Araştırmacı Profesör Henk Jonkers, basil bakterilerini betonun alkali koşullarında gelişirken, onlarca yıl yiyecek ve oksijen olmadan hayatta kalabilen bakterileri betonda kullanmaya karar verdi. Jonkers daha sonra bakteriler için bir çeşit besin maddesine ihtiyaç duydu, böylece bu bakteriler çatlağı kapatmak için kireçtaşı aktive edip üreteceklerdi. Jonkers bunun için Kalsiyum laktat kullanmaya karar verdi, çünkü bu betonu ve diğer alternatifleri zayıflatmazdı.
Bakteriler ve kalsiyum laktat, biyolojik olarak parçalanabilen plastikten yapılmış kapsüllere yerleştirilir ve daha sonra ıslak beton karışımına eklenir. Sonunda betonda çatlaklar oluşmaya başladığında, su bunlara sızar ve açık kapsüllere girer. Su, bakterilerin filizlenmesine, çoğalmasına ve laktatla beslenmesine neden olur.
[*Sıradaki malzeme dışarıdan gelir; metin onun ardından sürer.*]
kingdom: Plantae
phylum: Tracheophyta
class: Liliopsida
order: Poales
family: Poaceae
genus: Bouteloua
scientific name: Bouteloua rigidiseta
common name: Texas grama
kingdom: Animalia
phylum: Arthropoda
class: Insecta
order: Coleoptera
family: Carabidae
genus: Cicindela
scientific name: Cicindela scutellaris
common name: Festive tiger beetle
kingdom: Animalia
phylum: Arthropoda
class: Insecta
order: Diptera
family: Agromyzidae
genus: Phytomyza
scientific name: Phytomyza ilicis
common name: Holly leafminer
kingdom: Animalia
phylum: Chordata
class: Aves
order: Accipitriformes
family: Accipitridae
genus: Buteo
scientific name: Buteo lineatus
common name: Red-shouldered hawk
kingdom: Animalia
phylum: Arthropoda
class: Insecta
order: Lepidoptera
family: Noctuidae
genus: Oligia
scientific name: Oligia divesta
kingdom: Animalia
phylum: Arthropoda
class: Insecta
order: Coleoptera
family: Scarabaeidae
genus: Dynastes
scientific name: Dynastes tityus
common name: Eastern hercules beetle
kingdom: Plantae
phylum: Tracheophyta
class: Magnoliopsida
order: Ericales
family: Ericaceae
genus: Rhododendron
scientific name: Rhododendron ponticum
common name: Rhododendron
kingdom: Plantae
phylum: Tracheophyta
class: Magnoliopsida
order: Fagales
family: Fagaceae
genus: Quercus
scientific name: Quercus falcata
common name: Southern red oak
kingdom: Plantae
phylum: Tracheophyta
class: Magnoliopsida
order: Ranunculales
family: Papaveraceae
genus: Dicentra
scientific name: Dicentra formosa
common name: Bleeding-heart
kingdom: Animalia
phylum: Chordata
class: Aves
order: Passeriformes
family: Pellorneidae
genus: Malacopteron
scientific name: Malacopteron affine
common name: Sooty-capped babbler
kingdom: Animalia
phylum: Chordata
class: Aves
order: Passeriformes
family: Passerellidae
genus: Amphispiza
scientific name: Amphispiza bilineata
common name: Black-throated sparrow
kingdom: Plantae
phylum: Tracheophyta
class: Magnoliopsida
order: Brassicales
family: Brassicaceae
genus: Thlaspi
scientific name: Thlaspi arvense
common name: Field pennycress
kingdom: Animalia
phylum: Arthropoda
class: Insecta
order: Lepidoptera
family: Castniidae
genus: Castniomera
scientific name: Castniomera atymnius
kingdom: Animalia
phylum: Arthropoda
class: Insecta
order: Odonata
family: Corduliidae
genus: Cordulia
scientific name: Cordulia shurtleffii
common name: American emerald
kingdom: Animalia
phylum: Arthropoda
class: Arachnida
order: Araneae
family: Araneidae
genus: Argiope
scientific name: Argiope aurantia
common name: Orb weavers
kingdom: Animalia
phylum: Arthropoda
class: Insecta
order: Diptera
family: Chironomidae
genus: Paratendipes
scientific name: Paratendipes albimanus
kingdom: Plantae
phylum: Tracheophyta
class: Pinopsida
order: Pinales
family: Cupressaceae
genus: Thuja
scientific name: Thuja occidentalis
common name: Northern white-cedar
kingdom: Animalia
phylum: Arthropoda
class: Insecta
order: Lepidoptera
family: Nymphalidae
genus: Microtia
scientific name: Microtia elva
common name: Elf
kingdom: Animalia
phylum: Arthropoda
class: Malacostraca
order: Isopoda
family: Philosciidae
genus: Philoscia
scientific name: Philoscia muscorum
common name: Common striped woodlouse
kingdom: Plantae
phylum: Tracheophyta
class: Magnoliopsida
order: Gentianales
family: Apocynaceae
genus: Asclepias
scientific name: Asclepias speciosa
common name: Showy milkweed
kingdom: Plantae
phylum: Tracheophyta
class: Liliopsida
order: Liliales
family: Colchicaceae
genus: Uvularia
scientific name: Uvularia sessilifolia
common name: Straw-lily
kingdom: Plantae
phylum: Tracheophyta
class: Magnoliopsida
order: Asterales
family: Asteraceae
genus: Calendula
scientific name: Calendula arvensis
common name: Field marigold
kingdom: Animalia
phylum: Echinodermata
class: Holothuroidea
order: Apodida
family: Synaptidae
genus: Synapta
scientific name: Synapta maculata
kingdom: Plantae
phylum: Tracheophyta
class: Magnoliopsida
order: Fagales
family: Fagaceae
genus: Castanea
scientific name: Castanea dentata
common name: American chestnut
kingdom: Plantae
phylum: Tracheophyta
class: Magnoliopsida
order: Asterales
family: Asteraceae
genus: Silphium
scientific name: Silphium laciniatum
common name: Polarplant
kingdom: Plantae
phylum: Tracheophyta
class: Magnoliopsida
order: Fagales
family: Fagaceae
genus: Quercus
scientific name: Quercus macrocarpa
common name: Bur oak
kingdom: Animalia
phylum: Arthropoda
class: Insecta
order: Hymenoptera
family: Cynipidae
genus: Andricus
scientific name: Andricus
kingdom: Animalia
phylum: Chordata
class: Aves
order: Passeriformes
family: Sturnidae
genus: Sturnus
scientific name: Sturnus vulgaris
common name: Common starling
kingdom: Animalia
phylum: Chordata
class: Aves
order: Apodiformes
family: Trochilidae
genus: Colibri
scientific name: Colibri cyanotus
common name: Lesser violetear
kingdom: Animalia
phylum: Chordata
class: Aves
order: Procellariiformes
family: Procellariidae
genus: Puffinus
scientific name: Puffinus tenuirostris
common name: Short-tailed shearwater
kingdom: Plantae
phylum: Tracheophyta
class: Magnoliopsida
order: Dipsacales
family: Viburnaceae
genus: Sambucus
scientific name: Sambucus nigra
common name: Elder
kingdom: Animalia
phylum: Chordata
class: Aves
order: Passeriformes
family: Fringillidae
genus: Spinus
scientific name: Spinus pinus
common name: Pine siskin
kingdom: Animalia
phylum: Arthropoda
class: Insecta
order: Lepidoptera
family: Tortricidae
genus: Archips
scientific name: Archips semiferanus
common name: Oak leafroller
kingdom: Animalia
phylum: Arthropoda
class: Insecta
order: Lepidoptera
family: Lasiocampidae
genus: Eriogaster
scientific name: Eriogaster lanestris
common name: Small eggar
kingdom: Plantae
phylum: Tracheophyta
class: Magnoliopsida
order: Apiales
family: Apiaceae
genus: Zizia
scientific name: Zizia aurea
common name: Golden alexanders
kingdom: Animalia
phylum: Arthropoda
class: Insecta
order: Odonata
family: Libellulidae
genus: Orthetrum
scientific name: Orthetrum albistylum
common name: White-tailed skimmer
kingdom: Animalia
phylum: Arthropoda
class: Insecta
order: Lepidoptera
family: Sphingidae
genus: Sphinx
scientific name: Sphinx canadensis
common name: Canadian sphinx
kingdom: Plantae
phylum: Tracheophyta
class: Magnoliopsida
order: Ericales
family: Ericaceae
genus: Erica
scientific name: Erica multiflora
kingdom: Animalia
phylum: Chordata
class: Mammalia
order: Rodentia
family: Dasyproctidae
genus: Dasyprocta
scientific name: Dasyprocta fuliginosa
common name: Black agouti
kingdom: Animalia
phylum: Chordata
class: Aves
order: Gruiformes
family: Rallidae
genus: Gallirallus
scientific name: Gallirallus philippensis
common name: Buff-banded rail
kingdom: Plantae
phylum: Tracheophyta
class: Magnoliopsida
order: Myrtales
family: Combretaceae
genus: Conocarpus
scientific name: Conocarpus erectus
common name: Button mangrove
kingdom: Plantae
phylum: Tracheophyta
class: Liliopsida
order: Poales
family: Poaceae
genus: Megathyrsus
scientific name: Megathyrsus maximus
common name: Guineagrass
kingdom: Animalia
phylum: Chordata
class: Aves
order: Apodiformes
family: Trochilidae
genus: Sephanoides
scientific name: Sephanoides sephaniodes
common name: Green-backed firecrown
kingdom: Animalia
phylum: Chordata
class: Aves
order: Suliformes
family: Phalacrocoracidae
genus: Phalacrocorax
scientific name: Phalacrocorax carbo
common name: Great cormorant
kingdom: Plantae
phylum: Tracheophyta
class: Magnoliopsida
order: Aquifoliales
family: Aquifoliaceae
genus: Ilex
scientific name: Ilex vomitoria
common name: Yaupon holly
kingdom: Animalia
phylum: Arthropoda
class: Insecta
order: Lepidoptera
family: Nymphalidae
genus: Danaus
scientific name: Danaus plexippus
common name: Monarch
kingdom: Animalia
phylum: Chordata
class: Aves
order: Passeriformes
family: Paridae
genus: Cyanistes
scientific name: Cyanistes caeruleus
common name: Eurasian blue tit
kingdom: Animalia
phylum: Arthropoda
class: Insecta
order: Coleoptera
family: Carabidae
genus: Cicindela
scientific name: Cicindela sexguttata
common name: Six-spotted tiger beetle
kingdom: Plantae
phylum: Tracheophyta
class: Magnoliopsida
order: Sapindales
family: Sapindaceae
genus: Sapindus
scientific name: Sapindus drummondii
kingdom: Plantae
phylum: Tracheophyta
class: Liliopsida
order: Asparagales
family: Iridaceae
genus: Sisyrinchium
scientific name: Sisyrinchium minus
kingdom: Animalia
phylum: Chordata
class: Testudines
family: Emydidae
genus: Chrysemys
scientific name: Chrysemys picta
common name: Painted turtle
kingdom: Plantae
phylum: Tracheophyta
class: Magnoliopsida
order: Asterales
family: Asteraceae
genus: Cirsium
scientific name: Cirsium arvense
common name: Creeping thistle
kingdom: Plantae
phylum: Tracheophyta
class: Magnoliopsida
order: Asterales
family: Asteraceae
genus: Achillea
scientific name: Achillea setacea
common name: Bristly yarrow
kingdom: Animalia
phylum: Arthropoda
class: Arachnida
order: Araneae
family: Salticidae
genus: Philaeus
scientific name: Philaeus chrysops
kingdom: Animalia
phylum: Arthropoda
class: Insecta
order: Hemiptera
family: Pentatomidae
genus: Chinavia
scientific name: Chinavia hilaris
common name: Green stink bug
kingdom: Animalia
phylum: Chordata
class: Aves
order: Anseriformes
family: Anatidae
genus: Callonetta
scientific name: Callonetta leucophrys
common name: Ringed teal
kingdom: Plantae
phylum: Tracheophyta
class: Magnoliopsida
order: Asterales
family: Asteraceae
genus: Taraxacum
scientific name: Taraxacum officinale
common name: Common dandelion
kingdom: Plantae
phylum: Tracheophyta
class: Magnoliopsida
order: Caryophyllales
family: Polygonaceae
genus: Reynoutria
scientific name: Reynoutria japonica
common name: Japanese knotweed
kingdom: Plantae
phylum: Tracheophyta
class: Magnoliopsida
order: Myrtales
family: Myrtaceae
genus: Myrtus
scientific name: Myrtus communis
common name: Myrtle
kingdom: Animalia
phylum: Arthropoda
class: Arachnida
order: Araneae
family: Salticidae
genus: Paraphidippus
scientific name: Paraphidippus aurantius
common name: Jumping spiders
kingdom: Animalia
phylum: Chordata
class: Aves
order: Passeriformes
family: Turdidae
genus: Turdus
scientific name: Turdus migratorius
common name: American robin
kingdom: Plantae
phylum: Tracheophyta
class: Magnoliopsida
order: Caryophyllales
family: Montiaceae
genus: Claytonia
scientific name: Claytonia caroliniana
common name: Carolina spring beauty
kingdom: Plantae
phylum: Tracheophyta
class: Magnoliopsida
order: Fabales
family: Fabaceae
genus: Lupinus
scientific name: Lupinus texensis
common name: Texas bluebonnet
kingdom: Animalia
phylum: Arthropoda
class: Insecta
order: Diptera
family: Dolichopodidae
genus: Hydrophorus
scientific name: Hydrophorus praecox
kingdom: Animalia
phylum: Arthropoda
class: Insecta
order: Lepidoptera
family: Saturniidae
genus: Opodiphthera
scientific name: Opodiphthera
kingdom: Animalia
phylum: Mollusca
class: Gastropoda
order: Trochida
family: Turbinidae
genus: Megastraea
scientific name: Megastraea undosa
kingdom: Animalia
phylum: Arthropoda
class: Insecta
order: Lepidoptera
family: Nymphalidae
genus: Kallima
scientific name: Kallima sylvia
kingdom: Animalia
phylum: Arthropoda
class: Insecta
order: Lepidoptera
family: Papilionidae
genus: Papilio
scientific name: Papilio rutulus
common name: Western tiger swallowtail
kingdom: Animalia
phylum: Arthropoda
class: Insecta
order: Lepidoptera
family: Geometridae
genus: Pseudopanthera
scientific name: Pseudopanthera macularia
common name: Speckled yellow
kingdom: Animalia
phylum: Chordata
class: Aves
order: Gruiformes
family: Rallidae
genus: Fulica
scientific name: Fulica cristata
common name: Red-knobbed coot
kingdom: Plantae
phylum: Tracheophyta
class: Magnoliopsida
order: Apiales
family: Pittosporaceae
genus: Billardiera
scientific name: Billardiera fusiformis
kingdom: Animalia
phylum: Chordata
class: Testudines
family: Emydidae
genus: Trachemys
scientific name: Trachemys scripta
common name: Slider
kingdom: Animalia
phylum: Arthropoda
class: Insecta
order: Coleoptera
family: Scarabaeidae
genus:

Bunu yaparken, kalsiyum ile karbonat iyonlarını birleştirerek, çatlakları kapatan kalsit veya kireçtaşı oluştururlar.
Biyo-beton, köprü, tünel ve yol yapımında kullanıldığında, yıllık bakım ücretlerinde milyarlarca dolar tasarruf etme potansiyeline sahiptir. Şu anda Jonkers, büyük ölçekli projelerde kullanılmak üzere malzeme maliyetini düşürmek için çalışıyor. Günümüzde bir metreküp biyo-betonun maliyeti yaklaşık 200 Euro veya yaklaşık 240 Amerikan Dolarıdır. Jonkers, yeni bakteri ve kalsiyum laktat kapsülleme yönteminin, biyo-beton maliyetini yüzde 50’ye kadar azaltacağını ve bu da maddeyi geleneksel betondan yalnızca biraz daha pahalı hale getireceğini umuyor.